One goal of the multisite, longitudinal ABCD Study® is to create a unique data resource for the entire scientific community by embracing an open science model. However, an increasing body of evidence points to some issues in reproducibility in biomedical or life sciences. The issue of lack of reproducibility has been now described in several scientific domains, and for several years raising concerns in the scientific community. ReproNim, a Center for Reproducible Neuroimaging Computation, aims to help researchers achieve more reproducible data analysis workflows and outcomes. ReproNim has developed a curriculum that gives researchers the information, tools and practices to perform repeatable and efficient research, and a map of where to find the resources for deeper practical training.
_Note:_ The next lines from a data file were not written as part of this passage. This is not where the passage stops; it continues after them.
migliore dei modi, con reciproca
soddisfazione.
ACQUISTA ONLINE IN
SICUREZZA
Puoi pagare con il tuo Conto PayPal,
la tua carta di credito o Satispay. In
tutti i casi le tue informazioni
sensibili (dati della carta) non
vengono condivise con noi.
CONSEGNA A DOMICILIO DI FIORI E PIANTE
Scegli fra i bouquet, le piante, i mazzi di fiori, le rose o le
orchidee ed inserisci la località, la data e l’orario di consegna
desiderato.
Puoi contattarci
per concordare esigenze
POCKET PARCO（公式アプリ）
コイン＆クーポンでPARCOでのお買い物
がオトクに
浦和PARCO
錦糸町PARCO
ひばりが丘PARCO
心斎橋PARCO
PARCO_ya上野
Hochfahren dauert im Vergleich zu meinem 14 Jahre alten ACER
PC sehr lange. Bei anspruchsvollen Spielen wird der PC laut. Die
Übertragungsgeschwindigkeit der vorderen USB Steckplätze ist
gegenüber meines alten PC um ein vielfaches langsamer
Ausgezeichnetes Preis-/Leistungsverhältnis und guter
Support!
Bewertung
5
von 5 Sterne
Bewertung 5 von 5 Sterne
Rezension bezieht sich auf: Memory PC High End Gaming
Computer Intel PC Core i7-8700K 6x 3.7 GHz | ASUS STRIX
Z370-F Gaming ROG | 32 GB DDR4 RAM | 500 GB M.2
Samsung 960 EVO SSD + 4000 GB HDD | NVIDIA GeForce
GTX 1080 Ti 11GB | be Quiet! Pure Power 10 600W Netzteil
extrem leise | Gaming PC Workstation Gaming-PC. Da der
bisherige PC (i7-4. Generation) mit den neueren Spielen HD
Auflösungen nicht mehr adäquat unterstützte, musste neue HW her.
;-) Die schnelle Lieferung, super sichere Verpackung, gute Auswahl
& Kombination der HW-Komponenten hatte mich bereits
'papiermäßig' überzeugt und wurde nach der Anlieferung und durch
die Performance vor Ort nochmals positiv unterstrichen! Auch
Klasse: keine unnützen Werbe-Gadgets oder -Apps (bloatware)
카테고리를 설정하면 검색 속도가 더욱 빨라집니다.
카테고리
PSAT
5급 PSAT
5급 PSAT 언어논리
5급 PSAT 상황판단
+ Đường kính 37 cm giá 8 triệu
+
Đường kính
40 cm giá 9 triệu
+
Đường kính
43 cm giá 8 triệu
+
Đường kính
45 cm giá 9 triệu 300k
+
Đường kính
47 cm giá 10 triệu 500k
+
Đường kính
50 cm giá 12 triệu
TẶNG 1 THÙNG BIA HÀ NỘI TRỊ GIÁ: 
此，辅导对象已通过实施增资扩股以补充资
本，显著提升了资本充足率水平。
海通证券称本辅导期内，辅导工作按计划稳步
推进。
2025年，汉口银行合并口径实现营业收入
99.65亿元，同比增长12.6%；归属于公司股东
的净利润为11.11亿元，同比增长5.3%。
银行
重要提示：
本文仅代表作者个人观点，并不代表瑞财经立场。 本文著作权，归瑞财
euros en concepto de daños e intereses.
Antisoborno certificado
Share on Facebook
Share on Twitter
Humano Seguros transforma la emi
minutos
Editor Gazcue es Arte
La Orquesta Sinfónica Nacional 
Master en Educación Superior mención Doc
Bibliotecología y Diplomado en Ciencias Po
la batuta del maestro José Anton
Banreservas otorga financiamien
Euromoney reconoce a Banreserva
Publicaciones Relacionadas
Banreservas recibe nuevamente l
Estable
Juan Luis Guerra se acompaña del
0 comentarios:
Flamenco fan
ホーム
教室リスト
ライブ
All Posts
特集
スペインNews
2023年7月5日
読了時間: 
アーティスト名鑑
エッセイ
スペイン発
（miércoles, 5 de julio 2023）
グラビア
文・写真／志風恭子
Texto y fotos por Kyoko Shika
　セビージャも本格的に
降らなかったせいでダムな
The ABCD-ReproNim course was designed to provide a comprehensive background to the ABCD dataset while delivering hands-on, interactive instruction to enable rigorous and reproducible data analyses. We assembled an interdisciplinary team of instructors and evaluators that included ABCD Study® Investigators, ReproNim team members and collaborators, and non-ABCD/ReproNim researchers. The ABCD-ReproNim Course resulted in a cadre of investigators well trained in analyzing ABCD data in ways that support efficient, re-executable design and FAIR practices.
ABCD-ReproNim was supported by an award from the National Institute of Drug Abuse (R25-DA051675).